Jacobs Analytics’ startup company did not have the funds to create a large number of physical prototypes. However digital exploration through SpaceClaim enabled him to create a large number of design iterations before the prototype stage.
SpaceClaim has been integrated into his analysis workflow. Afterwards he was able to import and edit the CAD design for the food smoker without leaving the ANSYS simulation environment. He used SpaceClaim to modify the geometry in minutes instead of hours. And because of the tight integration between SpaceClaim, ANSYS Workbench, and ANSYS CFX, he was able to perform full simulations in hours instead of days or weeks.

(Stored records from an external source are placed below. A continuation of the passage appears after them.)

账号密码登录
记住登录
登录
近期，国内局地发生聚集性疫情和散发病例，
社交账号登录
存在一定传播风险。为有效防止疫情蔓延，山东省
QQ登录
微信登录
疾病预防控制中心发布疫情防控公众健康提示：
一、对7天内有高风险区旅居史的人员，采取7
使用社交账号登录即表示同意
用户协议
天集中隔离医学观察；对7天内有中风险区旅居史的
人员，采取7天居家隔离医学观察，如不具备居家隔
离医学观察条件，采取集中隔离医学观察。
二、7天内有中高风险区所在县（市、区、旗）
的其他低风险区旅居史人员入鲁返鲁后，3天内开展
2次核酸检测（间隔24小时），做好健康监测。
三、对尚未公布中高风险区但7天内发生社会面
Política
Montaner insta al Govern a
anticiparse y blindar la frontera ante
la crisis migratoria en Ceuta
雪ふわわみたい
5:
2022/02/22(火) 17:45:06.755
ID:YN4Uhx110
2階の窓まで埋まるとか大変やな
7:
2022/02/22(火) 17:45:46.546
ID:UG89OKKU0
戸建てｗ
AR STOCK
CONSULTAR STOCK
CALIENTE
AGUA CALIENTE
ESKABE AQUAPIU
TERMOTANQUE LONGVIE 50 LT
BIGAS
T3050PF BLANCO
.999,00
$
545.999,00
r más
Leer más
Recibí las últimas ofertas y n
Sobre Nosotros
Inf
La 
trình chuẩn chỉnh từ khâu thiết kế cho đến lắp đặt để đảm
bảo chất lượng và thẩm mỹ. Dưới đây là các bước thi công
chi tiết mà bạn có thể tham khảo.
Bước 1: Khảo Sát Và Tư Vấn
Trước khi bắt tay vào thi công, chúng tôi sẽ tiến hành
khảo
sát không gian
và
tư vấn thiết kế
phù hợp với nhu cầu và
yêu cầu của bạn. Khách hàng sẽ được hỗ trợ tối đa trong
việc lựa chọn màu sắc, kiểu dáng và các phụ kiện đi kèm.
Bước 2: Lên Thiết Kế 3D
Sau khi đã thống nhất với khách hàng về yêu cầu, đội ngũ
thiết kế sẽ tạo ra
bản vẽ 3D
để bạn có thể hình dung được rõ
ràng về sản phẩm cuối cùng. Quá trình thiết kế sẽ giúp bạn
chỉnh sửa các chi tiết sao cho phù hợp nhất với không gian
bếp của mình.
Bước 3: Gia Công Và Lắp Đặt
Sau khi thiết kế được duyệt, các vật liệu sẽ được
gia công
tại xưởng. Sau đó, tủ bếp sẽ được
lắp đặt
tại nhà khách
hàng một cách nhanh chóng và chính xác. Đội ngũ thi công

Jacobs experimented with different types of flow restrictors and tried them under a wide range of wind conditions. He saved time in evaluating flow restrictors by simulating only the inlet and the flow restrictor. That took 15 minutes compared to the six hours it would have taken to run the complete model. The best flow restrictor designs were then simulated with the full model.
Using digital exploration guided by CFD results, Jacobs iterated to a design that maintains a high level of smoke and a uniform internal temperature regardless of weather conditions.
Jacobs has changed his design system, starting with a fluid domain he optimizes then feeds back into the original design. He estimates he has reduced the time it takes for analysis preparation by 80 to 90 percent. So he can now spend that time on analysis and design iterations. By cutting out redundant processes, he is able to assist his clients in developing more ideas and innovations while speeding the time to market.
In one case, he saved a client $75,000 and reduced testing time from one year to just six months, while still generating 10x the number of design iterations.